_Le voci_
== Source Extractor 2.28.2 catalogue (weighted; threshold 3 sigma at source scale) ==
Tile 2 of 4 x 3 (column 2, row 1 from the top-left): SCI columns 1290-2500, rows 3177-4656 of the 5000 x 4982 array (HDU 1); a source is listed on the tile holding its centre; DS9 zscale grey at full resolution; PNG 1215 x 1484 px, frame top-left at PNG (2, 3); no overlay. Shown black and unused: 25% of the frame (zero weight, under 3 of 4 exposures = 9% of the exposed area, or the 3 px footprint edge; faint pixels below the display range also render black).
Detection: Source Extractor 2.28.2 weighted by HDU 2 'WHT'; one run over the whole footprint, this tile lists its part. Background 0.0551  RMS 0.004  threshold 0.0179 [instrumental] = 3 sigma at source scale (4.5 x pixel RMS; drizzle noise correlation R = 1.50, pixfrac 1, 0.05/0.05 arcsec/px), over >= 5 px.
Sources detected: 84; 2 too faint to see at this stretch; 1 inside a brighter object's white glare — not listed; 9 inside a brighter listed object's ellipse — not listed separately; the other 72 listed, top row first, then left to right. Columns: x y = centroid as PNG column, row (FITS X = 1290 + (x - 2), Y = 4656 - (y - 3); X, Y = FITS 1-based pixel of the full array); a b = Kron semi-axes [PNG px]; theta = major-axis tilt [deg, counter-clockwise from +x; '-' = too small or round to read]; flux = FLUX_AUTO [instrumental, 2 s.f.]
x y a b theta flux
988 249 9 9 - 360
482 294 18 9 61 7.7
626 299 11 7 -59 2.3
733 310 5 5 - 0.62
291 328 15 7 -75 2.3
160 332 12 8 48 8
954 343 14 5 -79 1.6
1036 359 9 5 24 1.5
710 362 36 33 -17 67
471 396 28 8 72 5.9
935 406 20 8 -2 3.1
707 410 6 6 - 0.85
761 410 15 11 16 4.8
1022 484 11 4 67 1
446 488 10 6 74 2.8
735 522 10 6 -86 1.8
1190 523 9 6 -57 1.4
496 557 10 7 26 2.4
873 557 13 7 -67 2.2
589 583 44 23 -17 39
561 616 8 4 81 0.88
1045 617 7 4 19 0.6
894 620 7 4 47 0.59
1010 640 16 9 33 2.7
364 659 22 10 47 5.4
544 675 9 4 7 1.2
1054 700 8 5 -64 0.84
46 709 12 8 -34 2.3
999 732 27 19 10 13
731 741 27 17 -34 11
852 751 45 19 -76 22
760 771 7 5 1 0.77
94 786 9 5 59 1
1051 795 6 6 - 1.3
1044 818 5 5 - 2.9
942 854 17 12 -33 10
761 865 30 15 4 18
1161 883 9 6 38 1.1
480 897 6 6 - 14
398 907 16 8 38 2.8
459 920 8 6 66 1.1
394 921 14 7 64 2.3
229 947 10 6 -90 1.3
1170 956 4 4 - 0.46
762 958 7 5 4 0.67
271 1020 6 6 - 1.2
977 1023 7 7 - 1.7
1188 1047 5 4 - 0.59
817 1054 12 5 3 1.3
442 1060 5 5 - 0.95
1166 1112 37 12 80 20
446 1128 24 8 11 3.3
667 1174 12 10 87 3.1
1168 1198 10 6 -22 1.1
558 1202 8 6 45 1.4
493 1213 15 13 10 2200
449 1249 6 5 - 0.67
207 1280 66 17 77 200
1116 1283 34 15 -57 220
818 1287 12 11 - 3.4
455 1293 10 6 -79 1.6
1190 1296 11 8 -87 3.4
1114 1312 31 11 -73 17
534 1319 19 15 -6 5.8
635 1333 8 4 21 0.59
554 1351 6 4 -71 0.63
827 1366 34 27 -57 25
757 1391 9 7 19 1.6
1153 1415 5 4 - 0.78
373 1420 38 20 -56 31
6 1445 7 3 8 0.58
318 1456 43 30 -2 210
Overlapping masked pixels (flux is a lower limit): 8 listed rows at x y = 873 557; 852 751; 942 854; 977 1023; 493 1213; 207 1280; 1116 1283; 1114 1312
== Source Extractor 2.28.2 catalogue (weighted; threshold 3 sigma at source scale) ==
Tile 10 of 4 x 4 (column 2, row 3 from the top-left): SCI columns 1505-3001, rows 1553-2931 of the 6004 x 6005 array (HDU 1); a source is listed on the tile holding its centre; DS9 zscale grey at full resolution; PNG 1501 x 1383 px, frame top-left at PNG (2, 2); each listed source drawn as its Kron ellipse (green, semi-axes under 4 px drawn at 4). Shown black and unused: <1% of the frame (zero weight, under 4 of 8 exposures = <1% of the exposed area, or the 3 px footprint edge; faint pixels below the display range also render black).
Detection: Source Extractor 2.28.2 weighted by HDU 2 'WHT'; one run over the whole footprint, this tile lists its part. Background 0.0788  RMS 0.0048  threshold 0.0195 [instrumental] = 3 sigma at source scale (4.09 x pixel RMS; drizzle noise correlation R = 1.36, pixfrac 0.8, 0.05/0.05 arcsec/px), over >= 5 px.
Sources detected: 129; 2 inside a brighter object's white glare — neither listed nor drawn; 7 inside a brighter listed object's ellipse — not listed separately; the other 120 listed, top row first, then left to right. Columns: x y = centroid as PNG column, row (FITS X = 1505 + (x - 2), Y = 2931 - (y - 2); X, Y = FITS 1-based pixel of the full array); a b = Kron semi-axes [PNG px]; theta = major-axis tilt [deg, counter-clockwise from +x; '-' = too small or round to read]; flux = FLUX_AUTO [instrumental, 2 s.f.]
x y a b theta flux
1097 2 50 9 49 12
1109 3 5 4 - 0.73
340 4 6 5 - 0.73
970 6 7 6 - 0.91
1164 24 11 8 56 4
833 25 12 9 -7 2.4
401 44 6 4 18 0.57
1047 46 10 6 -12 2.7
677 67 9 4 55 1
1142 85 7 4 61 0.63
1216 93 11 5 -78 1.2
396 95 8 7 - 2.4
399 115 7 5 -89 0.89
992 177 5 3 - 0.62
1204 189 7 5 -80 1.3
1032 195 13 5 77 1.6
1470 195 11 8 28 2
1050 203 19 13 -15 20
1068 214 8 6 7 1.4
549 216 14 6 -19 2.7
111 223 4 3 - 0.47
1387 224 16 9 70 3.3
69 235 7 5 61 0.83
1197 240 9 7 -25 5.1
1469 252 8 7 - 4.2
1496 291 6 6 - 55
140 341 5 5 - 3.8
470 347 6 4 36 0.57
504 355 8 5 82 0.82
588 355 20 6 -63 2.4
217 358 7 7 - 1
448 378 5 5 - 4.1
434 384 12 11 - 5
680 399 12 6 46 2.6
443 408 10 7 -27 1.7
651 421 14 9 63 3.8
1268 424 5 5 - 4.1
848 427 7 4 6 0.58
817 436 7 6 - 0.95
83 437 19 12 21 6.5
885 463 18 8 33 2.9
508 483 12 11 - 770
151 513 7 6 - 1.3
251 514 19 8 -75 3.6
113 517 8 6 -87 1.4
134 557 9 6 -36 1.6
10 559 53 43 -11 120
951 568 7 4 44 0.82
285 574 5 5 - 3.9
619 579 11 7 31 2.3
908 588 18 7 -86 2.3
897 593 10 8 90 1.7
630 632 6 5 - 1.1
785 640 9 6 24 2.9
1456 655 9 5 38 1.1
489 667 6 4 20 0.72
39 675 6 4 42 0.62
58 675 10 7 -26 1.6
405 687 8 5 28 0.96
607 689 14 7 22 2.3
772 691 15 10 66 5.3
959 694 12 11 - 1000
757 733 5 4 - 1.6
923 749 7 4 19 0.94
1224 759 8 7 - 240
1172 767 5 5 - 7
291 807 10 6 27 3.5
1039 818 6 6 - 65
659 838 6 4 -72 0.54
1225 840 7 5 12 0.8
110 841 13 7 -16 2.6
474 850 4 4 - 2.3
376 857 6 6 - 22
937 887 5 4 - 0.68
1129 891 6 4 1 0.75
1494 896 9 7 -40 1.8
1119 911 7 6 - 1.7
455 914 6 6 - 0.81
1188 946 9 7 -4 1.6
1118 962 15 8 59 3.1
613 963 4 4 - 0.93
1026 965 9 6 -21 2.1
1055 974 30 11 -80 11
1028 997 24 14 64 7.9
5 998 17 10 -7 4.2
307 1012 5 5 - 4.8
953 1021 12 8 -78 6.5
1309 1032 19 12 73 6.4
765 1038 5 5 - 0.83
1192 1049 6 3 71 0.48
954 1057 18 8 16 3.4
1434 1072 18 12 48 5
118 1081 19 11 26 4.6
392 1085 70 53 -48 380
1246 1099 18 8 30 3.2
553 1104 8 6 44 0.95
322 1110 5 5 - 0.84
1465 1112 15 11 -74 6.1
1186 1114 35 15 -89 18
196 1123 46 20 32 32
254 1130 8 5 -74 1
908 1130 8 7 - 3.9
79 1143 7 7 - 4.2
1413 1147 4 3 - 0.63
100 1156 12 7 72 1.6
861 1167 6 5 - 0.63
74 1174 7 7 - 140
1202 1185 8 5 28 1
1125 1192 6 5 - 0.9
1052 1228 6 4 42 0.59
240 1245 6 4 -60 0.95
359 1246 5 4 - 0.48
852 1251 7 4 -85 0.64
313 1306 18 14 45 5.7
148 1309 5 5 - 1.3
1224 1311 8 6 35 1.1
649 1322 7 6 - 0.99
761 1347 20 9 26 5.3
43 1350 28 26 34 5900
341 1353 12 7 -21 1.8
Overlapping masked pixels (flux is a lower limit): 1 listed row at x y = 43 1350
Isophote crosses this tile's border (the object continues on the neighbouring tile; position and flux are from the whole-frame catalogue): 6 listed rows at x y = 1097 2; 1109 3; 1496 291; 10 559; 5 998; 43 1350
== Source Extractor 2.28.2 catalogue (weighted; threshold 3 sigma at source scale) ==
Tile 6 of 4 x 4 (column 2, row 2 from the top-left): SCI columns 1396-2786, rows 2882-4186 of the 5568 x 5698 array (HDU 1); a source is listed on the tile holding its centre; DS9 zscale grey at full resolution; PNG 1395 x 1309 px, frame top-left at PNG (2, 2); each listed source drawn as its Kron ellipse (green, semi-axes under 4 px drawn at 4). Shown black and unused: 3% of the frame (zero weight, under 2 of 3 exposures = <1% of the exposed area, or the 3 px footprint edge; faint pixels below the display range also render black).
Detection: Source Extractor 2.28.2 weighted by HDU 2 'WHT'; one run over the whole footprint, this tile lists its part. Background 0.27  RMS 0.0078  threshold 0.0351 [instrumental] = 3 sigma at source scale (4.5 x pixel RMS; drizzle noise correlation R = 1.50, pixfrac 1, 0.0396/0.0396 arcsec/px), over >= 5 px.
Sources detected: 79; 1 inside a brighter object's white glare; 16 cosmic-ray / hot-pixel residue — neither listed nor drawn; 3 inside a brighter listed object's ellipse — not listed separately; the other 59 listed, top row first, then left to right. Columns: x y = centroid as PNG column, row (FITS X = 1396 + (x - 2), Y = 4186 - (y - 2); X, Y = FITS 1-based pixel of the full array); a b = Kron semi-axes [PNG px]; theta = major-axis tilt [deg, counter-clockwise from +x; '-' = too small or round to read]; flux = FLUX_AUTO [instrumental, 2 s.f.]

_Istruzioni del compito_
Restituisca alla lettera tutto il testo delle voci, dall'inizio fino alla riga che contiene "Tile 2 of 4", compresa quest'ultima.

_Compito svolto_
== Source Extractor 2.28.2 catalogue (weighted; threshold 3 sigma at source scale) ==
Tile 2 of 4 x 3 (column 2, row 1 from the top-left): SCI columns 1290-2500, rows 3177-4656 of the 5000 x 4982 array (HDU 1); a source is listed on the tile holding its centre; DS9 zscale grey at full resolution; PNG 1215 x 1484 px, frame top-left at PNG (2, 3); no overlay. Shown black and unused: 25% of the frame (zero weight, under 3 of 4 exposures = 9% of the exposed area, or the 3 px footprint edge; faint pixels below the display range also render black).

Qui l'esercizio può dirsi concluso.